(Excerpted text)
A dead fish washes up on the banks of the Ambarnaya River outside Norilsk following a 2020 oil spill there that caused extensive damage.
A dead fish washes up on the banks of the Ambarnaya River outside Norilsk following a 2020 oil spill there that caused extensive damage.

Russia's state fisheries agency has filed a claim for 58.7 billion rubles in damages, or about $800 million, from the Russian firm Nornickel over an Arctic fuel spill in 2020.

The state fisheries agency Rosrybolovstvo filed the claim against Nornickel, which has already paid $2 billion for environmental damage caused by the leak of 21,000 tons of diesel fuel at its power plant in Norilsk in May 2020.

The spill, one of the world’s worst Arctic ecological disasters, leaked into the soil, two rivers, and a downstream lake after a storage tank at a Nornickel-operated power plant collapsed or sank due to what the company said was thawing permafrost.

A Rosrybolovstvo statement quoted by Reuters on July 29 put the cost of work to restore aquatic bioresources at more than 55 billion rubles ($750 million) and estimated direct damage caused by the death of fish at 3.6 billion rubles ($49 million).

Nornickel, the world's leading nickel and palladium producer, said the agency’s estimates were “overstated” and it would challenge Rosrybolovstvo's claim for damages and the methodology used to calculate the amounts in court.

The agency's damage estimates are "many times the estimates prepared by specialized scientific institutes, which have assessed the impact of this incident on aquatic bioresources," the company said in a statement.

Two plant managers and two top engineers were arrested in the wake of the spill on suspicion of violating environmental-protection rules. The mayor of Norilsk and a government inspector have also been charged with negligence.

Weeks after the spill, the company unveiled a long-term program to monitor permafrost and remedy environmental damage, saying it now has a greater challenge due to climate change and its impact on the Arctic region.

(Complete the following)
#1 In the Nornickel spill report, swap "storage tank" for "fuel tank" and write out the stretch from "Russia's state fisheries" through "was thawing permafrost.".
#2 According to the Nornickel spill report, how many tons of diesel fuel leaked at the company's power plant in Norilsk?

(Material shown)
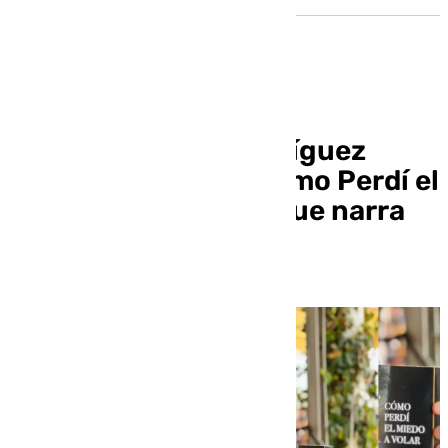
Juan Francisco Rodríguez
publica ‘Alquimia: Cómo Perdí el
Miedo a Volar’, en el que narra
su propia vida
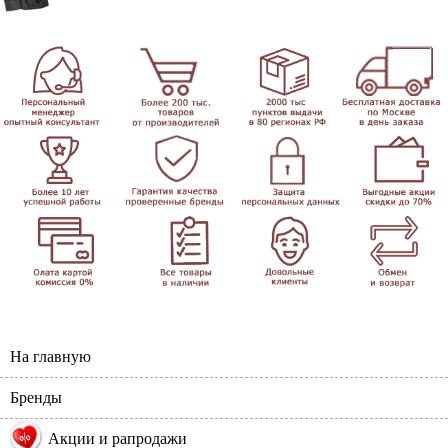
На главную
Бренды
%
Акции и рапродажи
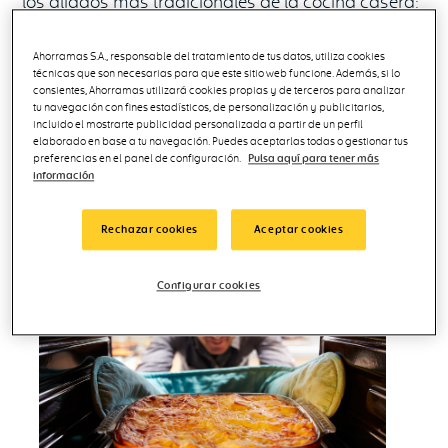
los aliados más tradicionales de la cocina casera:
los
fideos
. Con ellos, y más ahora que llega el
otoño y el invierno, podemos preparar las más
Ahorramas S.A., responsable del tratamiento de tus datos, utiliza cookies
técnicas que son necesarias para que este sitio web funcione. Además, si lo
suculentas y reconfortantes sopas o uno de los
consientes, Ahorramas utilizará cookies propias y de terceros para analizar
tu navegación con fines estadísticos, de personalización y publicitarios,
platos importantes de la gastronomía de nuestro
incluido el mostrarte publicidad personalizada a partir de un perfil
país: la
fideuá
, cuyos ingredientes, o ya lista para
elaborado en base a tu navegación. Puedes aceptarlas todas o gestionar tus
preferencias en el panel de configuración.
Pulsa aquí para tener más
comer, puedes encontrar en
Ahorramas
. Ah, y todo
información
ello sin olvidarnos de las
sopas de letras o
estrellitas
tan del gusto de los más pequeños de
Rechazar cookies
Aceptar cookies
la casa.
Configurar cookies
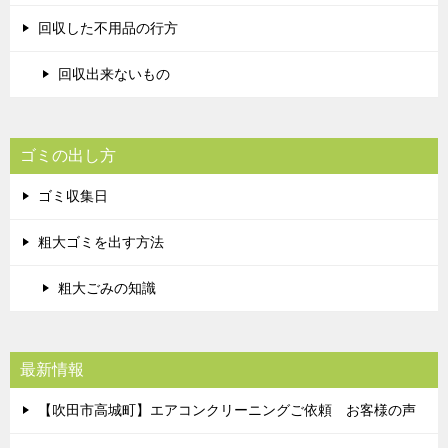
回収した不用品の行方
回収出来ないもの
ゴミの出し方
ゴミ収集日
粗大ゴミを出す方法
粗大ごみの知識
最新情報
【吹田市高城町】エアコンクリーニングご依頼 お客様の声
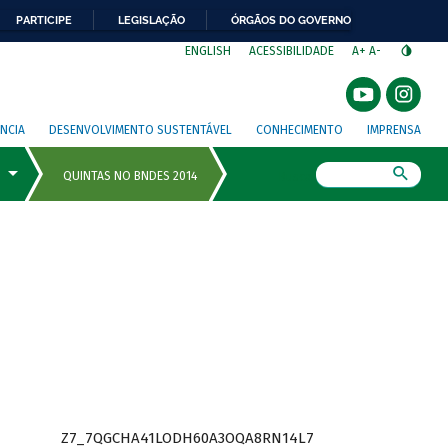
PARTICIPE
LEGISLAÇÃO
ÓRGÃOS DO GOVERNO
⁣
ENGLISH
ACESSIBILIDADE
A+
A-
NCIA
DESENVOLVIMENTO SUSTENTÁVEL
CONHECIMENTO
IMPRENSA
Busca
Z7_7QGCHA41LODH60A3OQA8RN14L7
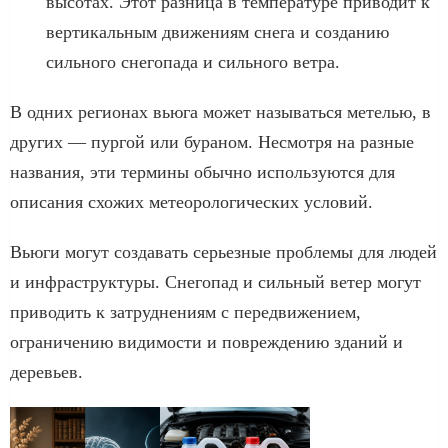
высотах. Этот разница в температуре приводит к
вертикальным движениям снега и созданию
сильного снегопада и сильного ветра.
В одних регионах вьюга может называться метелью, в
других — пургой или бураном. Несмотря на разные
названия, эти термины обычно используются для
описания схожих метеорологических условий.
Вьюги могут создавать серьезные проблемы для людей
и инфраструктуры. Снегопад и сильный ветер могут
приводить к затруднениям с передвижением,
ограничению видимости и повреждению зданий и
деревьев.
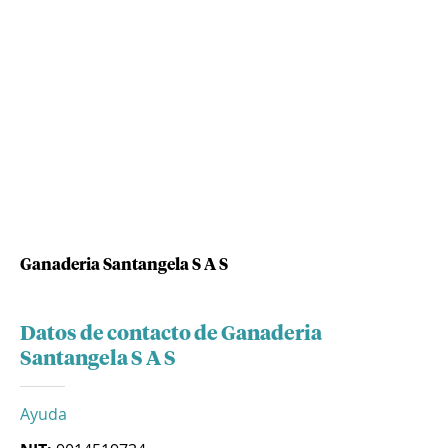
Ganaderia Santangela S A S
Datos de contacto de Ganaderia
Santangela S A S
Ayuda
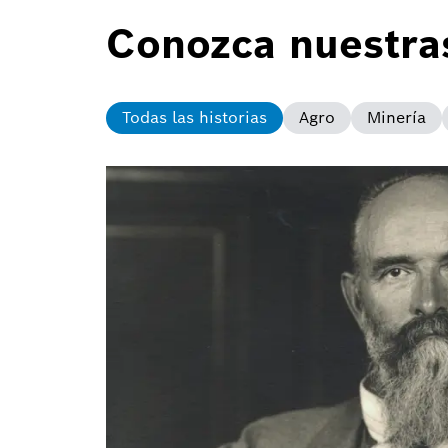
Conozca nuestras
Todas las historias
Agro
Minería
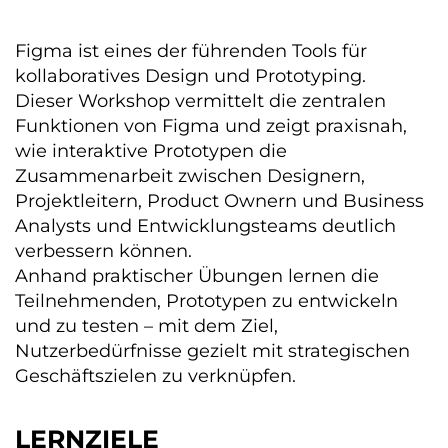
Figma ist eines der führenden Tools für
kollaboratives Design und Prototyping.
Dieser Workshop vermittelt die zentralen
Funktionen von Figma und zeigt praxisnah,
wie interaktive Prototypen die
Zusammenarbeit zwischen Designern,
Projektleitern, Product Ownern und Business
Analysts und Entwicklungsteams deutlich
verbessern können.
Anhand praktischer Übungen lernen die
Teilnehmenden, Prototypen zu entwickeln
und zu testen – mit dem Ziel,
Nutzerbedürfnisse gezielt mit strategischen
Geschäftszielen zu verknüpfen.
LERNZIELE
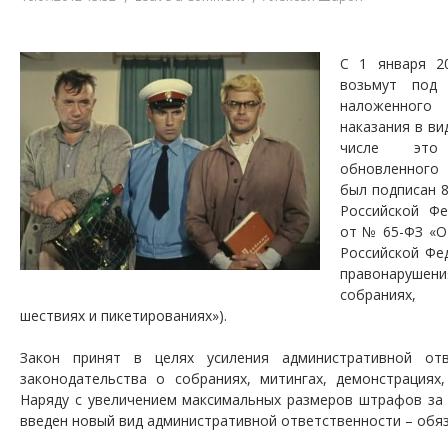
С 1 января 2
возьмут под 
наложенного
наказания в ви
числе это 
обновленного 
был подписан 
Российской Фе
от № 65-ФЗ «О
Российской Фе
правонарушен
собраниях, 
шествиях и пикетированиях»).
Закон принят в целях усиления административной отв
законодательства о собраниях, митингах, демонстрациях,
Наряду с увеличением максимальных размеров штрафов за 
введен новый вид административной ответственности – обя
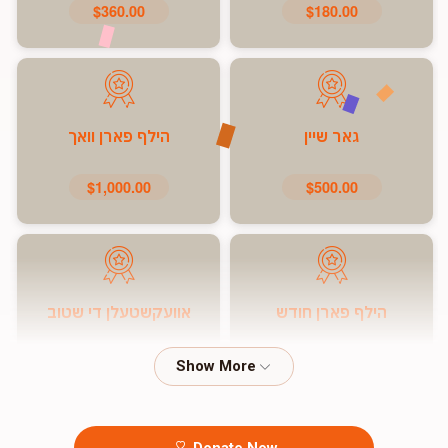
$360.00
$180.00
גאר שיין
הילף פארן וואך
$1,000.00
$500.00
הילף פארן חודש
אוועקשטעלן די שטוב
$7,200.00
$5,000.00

(Solved tasks)
#1
Russia's state fisheries agency has filed a claim for 58.7 billion rubles in damages, or about $800 million, from the Russian firm Nornickel over an Arctic fuel spill in 2020.

The state fisheries agency Rosrybolovstvo filed the claim against Nornickel, which has already paid $2 billion for environmental damage caused by the leak of 21,000 tons of diesel fuel at its power plant in Norilsk in May 2020.

The spill, one of the world’s worst Arctic ecological disasters, leaked into the soil, two rivers, and a downstream lake after a fuel tank at a Nornickel-operated power plant collapsed or sank due to what the company said was thawing permafrost.

#2 21,000 tons